Stonehenge (above), the circular arrangement of large stones near Salisbury, England, was probably built in three stages between about 3000 and 1000 BC. The function of the monument remains unknown: once believed to be a temple for Druids or Romans, Stonehenge is now often thought to have been either a temple for sun worshippers or a type of astronomical clock or calendar. s ago.

According to Gerald S. Hawkins the Stonehenge complex could have been used to predict the summer and winter solstices, the vernal and autumnal equinoxes, and eclipses of both the sun and moon. Moreover, a variety of other information pertaining to the sun and moon could also be predicted with remarkable accuracy.

As Stonehenge contains the only natural building stones within 21 km (13 mi), it has been decimated through the centuries by builders and by normal climatic forces.

Other Solstice Devices

The American Indian Sun Dagger. Anasazi Indians of Chaco Canyon, New Mexico constructed a spiral rock carving on Fajada Butte. At noon on the summer solstice, a dagger of sun penetrates the center of the spiral.

Cahokia Mounds in southern Illinois near East St.
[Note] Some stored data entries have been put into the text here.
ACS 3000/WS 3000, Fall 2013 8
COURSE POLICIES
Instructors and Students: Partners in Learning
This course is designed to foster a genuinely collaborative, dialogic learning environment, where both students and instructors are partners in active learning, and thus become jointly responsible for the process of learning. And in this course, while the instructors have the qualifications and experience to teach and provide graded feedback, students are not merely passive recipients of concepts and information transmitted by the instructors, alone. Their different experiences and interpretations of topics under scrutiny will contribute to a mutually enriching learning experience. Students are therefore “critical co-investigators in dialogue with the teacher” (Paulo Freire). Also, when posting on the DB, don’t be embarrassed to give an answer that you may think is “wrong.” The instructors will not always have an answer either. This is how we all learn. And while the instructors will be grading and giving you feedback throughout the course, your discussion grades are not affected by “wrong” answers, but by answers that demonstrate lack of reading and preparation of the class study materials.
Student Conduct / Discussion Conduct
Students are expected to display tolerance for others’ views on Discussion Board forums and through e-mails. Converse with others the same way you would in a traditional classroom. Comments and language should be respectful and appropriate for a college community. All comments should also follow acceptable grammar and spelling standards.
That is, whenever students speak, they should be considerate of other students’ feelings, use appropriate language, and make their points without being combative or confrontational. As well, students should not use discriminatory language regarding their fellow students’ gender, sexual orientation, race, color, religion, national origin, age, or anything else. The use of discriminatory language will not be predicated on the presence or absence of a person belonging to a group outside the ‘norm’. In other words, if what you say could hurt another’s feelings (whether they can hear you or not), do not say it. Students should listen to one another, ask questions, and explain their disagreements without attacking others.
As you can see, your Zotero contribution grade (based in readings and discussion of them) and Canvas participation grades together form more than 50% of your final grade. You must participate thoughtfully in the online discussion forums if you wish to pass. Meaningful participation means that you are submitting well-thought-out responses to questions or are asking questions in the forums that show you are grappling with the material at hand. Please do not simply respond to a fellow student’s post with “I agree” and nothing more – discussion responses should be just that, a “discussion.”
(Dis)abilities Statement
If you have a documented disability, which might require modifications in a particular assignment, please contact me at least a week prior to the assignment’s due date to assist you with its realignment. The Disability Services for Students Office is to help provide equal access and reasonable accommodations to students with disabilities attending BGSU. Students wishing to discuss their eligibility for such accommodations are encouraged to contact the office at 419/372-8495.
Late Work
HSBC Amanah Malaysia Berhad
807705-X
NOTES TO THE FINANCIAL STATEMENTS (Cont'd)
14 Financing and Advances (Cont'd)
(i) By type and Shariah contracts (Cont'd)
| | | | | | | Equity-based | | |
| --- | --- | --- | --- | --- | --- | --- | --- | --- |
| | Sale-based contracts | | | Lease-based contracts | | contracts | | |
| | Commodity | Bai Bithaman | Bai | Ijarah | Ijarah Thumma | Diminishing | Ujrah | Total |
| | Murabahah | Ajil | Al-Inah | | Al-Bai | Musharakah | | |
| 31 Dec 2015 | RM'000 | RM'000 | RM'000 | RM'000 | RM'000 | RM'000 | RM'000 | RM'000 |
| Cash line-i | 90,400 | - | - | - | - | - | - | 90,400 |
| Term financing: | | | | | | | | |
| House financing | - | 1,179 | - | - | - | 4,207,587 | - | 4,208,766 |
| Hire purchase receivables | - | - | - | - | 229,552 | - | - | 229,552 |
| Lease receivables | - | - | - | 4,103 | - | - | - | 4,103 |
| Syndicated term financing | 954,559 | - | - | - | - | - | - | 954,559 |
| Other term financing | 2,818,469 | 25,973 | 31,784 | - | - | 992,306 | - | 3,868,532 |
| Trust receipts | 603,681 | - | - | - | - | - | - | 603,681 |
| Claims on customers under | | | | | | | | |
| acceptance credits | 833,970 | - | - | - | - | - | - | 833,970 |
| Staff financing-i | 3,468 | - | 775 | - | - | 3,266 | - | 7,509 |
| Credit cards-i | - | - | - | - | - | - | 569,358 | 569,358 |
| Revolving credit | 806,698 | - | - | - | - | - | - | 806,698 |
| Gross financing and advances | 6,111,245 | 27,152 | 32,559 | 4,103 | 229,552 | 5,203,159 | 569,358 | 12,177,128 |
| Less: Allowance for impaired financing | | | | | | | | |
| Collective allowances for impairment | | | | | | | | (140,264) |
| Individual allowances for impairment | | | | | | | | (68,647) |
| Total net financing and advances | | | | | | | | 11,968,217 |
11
Louis has a circle of postholes as an astronomical indicator of summer solstice sunrise, winter solstice sunrise, and equinox sunrise. The mound-building dates back about 3000 years.

Big Horn Medicine Wheel in the Big Horn Mountains near Sheriden, Wyoming is an indicator of summer solstice sunrise and sunset, with other alignments for the rising of certain stars (Aldebaran, Rigel, and Sirius). Built about 1050 AD. Has 28 spokes, and is about 90 ft in diameter. About 50 similar circles exist. The oldest is in Canada(built about 2500 BC.

Caracol Tower Located at Chichen Itza, Yucatan, Mexico, the Caracol Tower was built about 1000 AD. It has some solstice and equinox alignments, and also some star alignments.

Aztec ruins Templo Mayor in Tenochtitlan, (Temple of the Moon and Temple of the Sun). Festivals occurred at the equinoxes when the sun shown between the two temples.

Temple at Karnak Egypt Certain alignments correspond to summer solstice sunset and winter solstice sunrise.

Pyramid of Khufu at Giza Shafts from the King's chamber point to: Location of Polaris 5000 years ago Former position of Orion's belt The significance of these things is in their mythology. The pyramid is also aligned perfectly N-S and E-W.

Chinese alignments A Chinese tower was built in 1270 AD to measure the sun's shadow. The shadow of the tower was shortest at noon, and the very shortest at the summer solstice. (Markers on the ground locate shadow positions.)